Virgin Atlantic announced 3,550 employee layoffs in May and closed its London Gatwick base while retaining a slot portfolio at the airport to protect opportunities for future growth. It has since consolidated all leisure flying at London Heathrow and Manchester in the UK. The airline expects it will fly the same number of sectors in 2022 as it did in 2019 despite its smaller scale, “demonstrating productivity and efficiency improvements.” Plans call for the airline to operate a streamlined fleet of 37 twin-engine aircraft following the retirement of seven Boeing 747s and four Airbus A330-200s by the first quarter of 2022. It has also rescheduled the delivery of outstanding orders for A350s and A330-900s.

Virgin Atlantic plans to restart passenger flying on July 20, some four months after its suspension of scheduled flights.
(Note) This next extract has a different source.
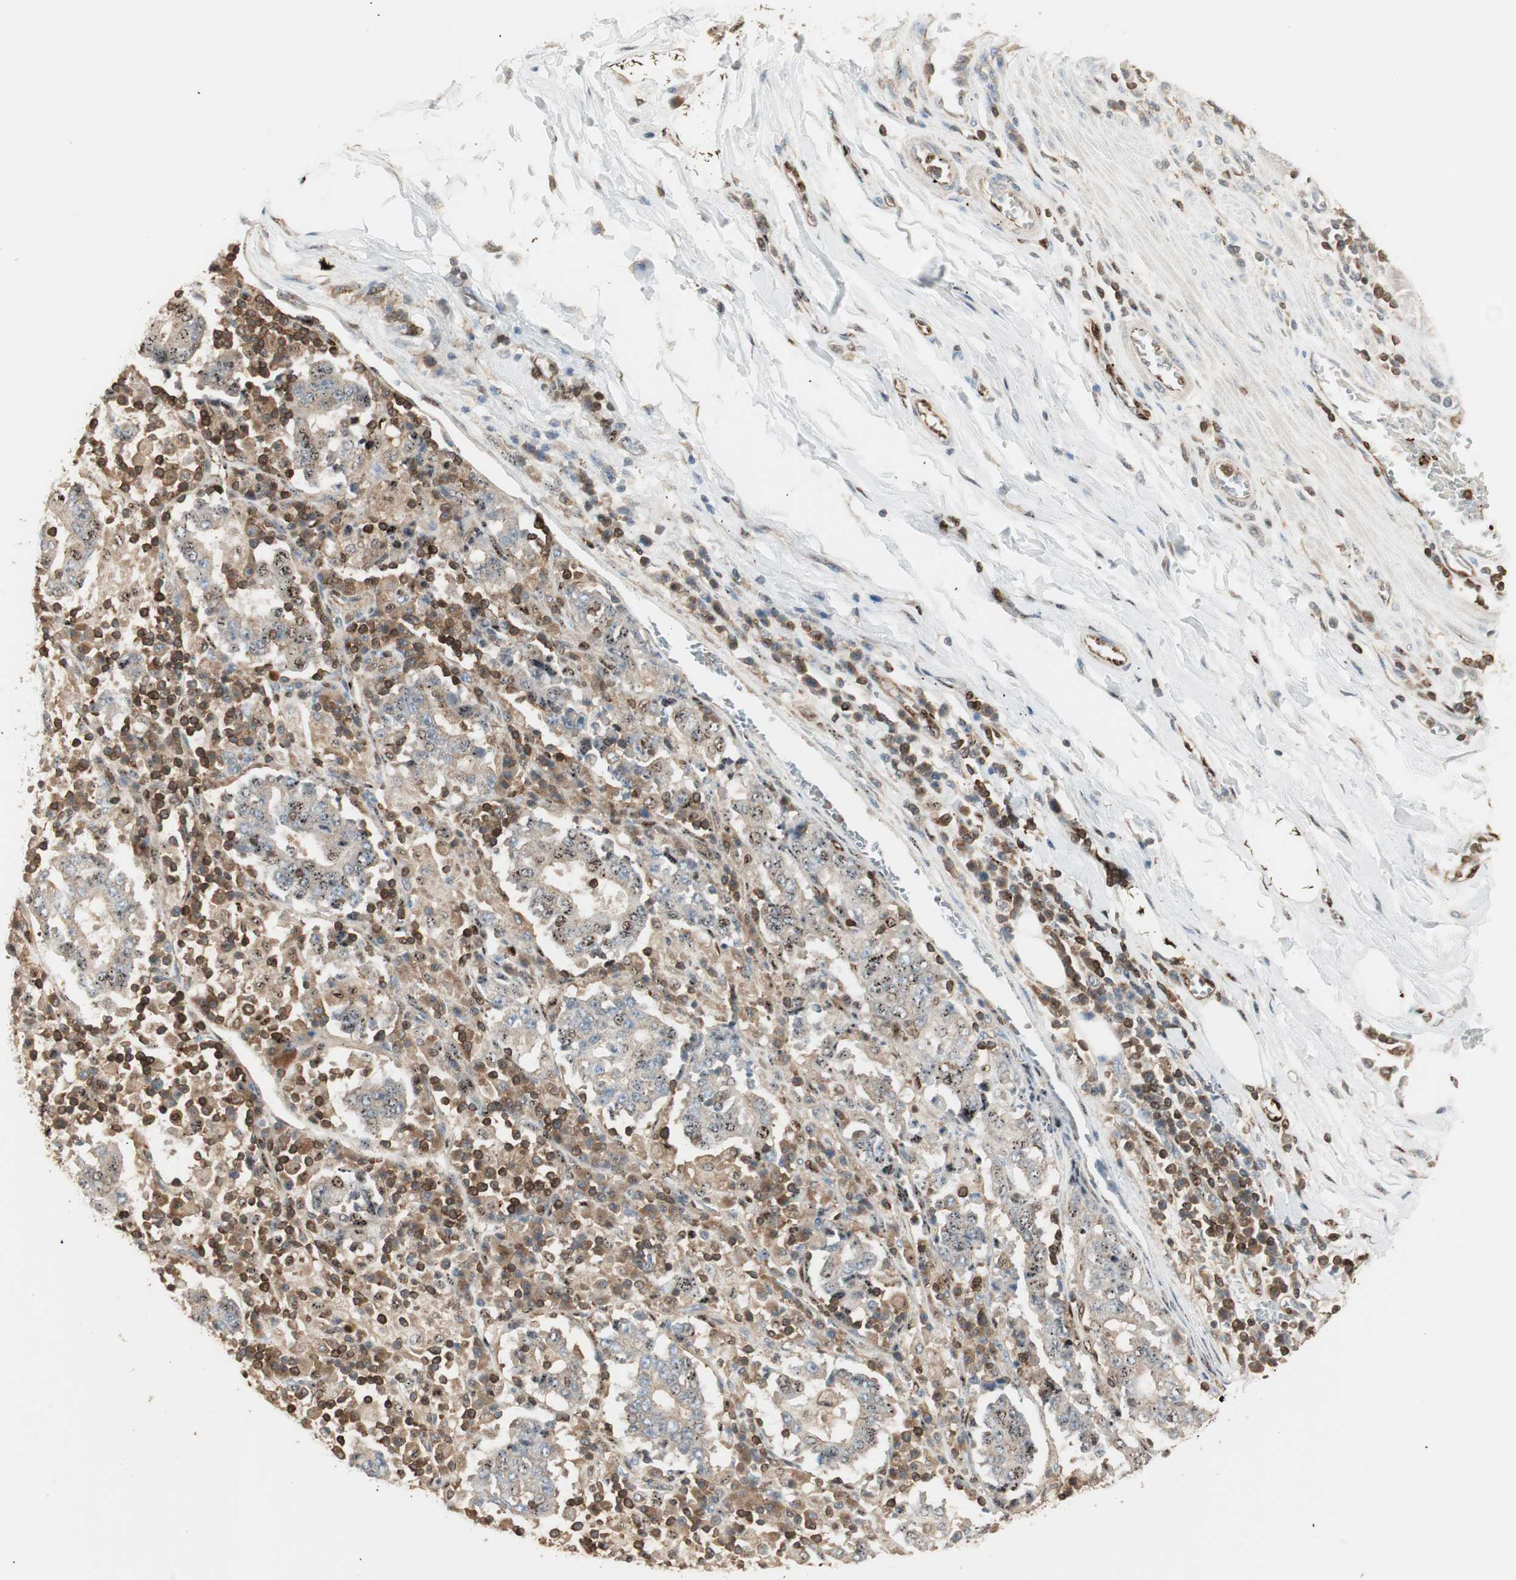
{"staining": {"intensity": "negative", "quantity": "none", "location": "none"}, "tissue": "stomach cancer", "cell_type": "Tumor cells", "image_type": "cancer", "snomed": [{"axis": "morphology", "description": "Normal tissue, NOS"}, {"axis": "morphology", "description": "Adenocarcinoma, NOS"}, {"axis": "topography", "description": "Stomach, upper"}, {"axis": "topography", "description": "Stomach"}], "caption": "An immunohistochemistry histopathology image of adenocarcinoma (stomach) is shown. There is no staining in tumor cells of adenocarcinoma (stomach).", "gene": "CRLF3", "patient": {"sex": "male", "age": 59}}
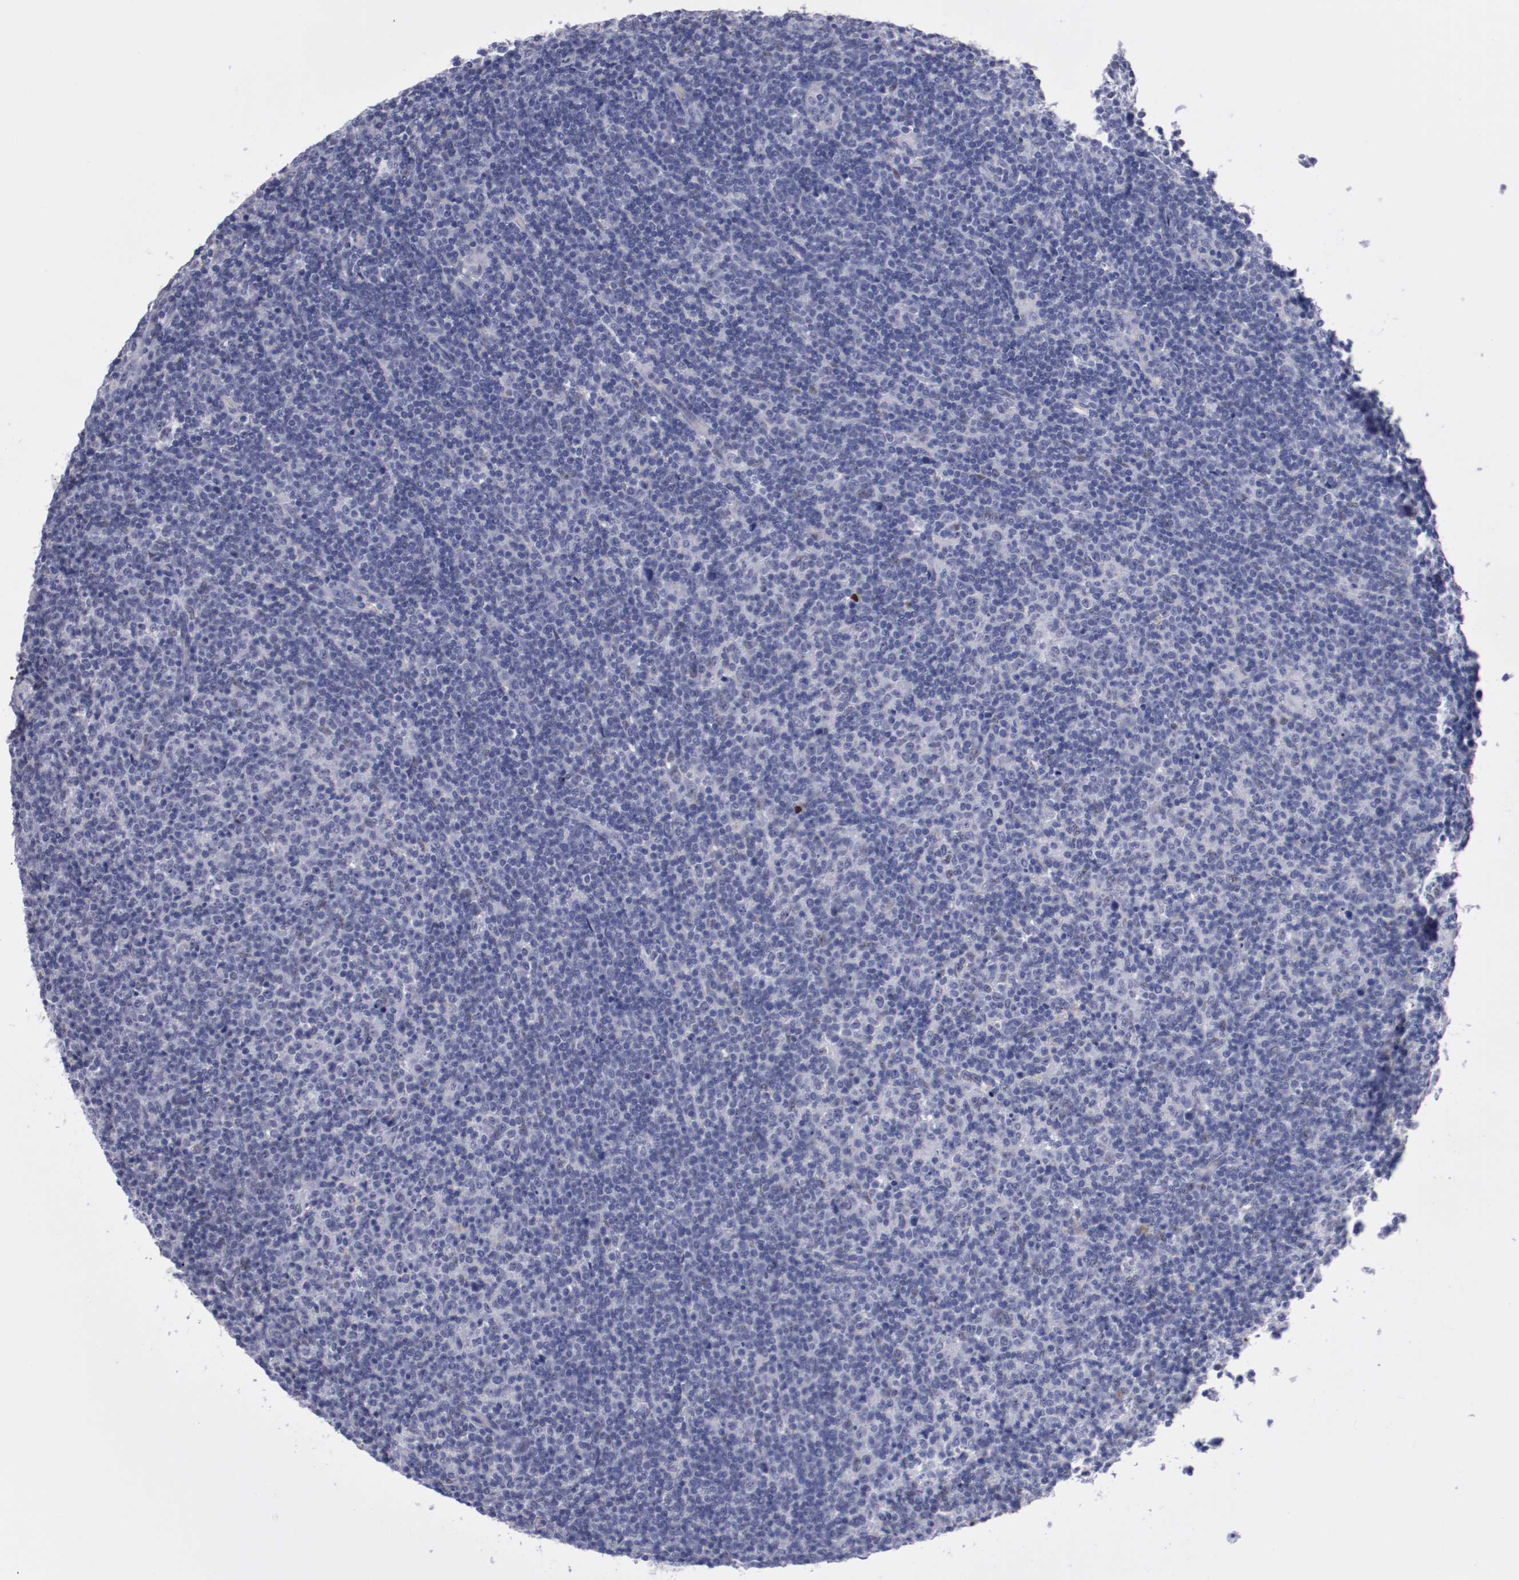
{"staining": {"intensity": "moderate", "quantity": "<25%", "location": "nuclear"}, "tissue": "lymphoma", "cell_type": "Tumor cells", "image_type": "cancer", "snomed": [{"axis": "morphology", "description": "Malignant lymphoma, non-Hodgkin's type, Low grade"}, {"axis": "topography", "description": "Lymph node"}], "caption": "Malignant lymphoma, non-Hodgkin's type (low-grade) stained with IHC exhibits moderate nuclear expression in about <25% of tumor cells.", "gene": "HNF1B", "patient": {"sex": "male", "age": 70}}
“Global aviation was one of the first industries impacted by the Covid-19 pandemic and will be one of the last to fully recover,” said the airline in a statement. “From the start, the airline took decisive action to ensure its survival. In March, the Leadership Team took voluntary pay cuts and since April, more than 80 percent of the workforce has benefitted from the Government’s Coronavirus Job Retention Scheme, supporting efforts to preserve cash and minimize costs.” 

Virgin Atlantic’s flying fell by 98 percent in the second quarter and it expects a reduction in capacity in the second half of 2020 of at least 60 percent compared with the same period in 2019. It added that it anticipates pre-crisis levels of flying to return no earlier than 2023.